'60 Minutes' producer Jeff Fager fired after sending CBS reporter 'unacceptable' message

CBS reporter reveals Jeff Fager text message
CBS reporter reveals Jeff Fager text message

Jeff Fager, the veteran executive producer of "60 Minutes," was fired on Wednesday amid accusations of inappropriate conduct at the acclaimed newsmagazine.

"Jeff Fager is leaving the company effective immediately," CBS News president David Rhodes said in a memo to staffers on Wednesday.

The announcement roiled CBS News and came right on the heels of CBS CEO Les Moonves' exit from the company.

Moonves and Fager were the subjects of a recent investigation by Ronan Farrow of The New Yorker into sexual misconduct at CBS.

But Rhodes said in his memo that "this action today is not directly related to the allegations surfaced in press reports, which continue to be investigated independently.

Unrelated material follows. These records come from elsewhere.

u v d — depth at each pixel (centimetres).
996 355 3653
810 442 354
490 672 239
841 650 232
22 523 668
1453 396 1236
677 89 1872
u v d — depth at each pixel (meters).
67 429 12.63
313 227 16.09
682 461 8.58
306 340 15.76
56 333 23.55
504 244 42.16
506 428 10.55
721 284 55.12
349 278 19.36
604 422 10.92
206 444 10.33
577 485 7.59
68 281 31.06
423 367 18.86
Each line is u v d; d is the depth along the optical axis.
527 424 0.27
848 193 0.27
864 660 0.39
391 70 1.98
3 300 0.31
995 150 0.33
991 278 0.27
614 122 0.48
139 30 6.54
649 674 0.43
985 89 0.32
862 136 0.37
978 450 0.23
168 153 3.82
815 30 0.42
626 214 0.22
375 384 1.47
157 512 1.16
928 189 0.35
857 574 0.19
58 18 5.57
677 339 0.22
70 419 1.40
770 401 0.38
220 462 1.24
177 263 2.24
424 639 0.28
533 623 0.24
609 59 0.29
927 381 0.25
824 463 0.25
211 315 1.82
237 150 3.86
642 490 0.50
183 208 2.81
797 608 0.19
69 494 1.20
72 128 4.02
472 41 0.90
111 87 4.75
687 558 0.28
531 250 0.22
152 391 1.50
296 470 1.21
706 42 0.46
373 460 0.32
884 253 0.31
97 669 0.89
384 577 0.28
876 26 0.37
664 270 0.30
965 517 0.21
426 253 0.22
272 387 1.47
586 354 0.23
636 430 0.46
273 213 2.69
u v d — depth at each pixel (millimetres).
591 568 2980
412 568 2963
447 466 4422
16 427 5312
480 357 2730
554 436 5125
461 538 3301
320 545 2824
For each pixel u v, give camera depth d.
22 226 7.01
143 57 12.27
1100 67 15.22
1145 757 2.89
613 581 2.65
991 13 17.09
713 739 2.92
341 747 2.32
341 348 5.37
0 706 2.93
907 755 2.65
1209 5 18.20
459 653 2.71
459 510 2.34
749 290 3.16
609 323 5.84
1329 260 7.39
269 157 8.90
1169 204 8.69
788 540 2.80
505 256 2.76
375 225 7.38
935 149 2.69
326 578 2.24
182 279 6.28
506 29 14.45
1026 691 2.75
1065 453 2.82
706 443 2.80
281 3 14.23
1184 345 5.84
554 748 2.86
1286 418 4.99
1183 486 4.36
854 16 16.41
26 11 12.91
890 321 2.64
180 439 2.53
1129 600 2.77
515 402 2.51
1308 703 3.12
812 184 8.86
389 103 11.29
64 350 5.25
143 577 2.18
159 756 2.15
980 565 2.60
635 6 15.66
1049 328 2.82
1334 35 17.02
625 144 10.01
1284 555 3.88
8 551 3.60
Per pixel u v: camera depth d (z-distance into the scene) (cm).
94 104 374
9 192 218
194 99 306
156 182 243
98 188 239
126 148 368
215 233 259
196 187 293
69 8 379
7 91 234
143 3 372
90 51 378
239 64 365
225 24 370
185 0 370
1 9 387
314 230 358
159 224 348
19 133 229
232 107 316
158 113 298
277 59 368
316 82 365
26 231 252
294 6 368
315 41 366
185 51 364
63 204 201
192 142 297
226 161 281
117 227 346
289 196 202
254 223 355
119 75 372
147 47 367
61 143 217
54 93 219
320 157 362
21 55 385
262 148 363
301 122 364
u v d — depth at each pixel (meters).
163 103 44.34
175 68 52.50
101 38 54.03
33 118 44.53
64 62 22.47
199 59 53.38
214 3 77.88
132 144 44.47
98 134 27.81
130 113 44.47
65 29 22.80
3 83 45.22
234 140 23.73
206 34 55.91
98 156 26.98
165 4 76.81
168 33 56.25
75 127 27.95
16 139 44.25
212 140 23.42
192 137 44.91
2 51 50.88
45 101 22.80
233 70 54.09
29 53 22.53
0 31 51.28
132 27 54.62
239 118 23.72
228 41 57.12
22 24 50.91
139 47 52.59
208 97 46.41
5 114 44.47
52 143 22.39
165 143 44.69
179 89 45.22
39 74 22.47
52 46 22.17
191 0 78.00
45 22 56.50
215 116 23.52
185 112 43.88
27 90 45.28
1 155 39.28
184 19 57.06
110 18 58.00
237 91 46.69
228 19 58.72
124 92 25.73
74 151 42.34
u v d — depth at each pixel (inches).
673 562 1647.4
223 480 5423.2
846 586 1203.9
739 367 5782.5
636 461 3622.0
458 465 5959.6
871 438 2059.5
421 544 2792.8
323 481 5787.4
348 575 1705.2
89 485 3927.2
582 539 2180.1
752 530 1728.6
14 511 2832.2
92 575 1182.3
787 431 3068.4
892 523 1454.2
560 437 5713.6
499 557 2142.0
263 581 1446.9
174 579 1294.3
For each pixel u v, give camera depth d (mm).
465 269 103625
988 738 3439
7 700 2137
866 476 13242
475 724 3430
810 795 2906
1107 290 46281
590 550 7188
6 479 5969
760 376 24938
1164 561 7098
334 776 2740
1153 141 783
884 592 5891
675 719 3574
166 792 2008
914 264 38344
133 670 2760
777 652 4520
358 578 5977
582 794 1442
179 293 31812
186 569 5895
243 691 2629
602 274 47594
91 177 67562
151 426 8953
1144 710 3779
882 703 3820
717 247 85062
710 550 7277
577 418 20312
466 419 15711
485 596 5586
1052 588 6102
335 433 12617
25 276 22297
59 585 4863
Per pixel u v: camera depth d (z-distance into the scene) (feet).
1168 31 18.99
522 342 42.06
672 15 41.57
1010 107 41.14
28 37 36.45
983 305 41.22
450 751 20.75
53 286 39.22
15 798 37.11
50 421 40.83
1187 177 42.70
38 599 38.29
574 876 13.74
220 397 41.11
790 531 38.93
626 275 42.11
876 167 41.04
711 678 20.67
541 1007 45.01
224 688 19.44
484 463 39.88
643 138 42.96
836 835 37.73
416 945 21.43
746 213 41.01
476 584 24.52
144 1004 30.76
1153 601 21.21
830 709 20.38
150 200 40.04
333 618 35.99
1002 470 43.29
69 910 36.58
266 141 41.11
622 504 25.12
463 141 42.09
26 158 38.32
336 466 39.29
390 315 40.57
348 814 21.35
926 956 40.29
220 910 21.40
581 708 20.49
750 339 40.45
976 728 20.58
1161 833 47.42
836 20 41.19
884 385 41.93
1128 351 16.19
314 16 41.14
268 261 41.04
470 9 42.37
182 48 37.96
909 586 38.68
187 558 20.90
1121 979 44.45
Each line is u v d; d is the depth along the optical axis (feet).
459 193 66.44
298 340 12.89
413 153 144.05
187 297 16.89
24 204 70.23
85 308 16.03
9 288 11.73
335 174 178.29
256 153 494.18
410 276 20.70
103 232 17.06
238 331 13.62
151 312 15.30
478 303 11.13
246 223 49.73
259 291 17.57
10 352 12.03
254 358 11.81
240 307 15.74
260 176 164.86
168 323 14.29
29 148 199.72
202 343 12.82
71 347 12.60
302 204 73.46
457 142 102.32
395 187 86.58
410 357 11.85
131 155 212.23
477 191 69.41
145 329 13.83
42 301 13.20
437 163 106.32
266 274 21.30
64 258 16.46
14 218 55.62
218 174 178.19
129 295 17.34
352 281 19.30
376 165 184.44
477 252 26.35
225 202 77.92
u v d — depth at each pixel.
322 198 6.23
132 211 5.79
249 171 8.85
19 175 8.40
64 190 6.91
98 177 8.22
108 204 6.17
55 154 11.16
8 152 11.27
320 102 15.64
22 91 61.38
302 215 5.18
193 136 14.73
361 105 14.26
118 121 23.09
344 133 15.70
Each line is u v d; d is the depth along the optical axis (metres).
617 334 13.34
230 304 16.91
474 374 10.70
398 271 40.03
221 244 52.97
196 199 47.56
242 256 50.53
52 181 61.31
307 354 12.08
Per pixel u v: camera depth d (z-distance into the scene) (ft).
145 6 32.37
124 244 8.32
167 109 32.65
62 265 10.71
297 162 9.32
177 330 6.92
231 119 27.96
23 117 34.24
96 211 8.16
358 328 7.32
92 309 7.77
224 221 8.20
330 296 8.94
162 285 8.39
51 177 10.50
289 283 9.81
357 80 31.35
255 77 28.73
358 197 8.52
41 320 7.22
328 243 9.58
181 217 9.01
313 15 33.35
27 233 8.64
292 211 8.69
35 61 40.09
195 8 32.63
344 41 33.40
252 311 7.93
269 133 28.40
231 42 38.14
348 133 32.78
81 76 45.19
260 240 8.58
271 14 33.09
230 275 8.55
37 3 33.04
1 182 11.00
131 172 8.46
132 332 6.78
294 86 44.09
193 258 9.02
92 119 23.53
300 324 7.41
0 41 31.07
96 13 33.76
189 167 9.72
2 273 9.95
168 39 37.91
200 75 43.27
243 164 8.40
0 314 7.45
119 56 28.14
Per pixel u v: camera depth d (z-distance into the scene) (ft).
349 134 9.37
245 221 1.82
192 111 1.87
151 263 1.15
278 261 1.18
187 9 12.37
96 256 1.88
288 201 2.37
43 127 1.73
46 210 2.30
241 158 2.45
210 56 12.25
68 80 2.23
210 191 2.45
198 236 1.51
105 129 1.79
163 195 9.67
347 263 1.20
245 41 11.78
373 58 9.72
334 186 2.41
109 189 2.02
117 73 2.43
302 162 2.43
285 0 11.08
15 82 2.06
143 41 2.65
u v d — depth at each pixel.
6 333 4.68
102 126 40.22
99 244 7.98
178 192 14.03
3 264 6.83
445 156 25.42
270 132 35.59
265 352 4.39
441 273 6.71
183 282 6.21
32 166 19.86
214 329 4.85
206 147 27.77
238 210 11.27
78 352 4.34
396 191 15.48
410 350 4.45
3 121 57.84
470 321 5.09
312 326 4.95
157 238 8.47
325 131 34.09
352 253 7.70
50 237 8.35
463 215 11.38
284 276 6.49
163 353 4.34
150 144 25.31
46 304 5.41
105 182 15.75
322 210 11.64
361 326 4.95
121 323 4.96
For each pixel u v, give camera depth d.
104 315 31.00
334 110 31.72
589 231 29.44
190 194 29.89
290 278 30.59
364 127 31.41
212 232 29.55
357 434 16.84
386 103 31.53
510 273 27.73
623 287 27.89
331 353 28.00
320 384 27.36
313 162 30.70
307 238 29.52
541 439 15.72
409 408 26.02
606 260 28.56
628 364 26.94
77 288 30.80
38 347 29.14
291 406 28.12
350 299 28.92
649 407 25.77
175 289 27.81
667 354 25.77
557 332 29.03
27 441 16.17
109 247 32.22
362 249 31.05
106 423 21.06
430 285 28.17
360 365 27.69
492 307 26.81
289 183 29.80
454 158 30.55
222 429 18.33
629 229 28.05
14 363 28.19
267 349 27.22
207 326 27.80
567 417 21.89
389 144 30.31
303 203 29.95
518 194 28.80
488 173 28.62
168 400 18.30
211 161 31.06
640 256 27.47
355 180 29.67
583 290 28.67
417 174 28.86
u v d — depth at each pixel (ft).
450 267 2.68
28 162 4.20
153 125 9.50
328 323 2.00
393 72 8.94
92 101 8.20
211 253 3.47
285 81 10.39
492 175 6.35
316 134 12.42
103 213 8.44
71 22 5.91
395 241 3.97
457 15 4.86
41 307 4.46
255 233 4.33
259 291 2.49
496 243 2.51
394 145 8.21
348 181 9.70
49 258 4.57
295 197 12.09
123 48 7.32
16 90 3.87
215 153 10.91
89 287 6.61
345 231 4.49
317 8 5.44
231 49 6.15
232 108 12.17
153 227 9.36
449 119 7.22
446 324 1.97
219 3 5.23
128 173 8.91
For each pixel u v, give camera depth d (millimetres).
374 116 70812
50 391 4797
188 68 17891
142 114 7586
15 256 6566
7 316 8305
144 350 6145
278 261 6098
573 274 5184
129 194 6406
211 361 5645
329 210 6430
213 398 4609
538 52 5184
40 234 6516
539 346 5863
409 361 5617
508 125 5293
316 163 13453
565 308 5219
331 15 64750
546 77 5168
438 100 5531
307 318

However, he violated company policy and it is our commitment to uphold those policies at every level."

The specific violation involved a text message that Fager sent to Jericka Duncan, one of the CBS reporters who has been covering the fallout from Farrow's reporting.

Questions about Fager's future at the network had been swirling ever since Farrow's first story came out. The allegations against Fager included unwanted touching. He staunchly denied the accusations.

The scrutiny intensified on Sunday, when Farrow published a second story. Moonves stepped down later that day.

So Duncan reached out to Fager for comment, and he responded with a menacing message.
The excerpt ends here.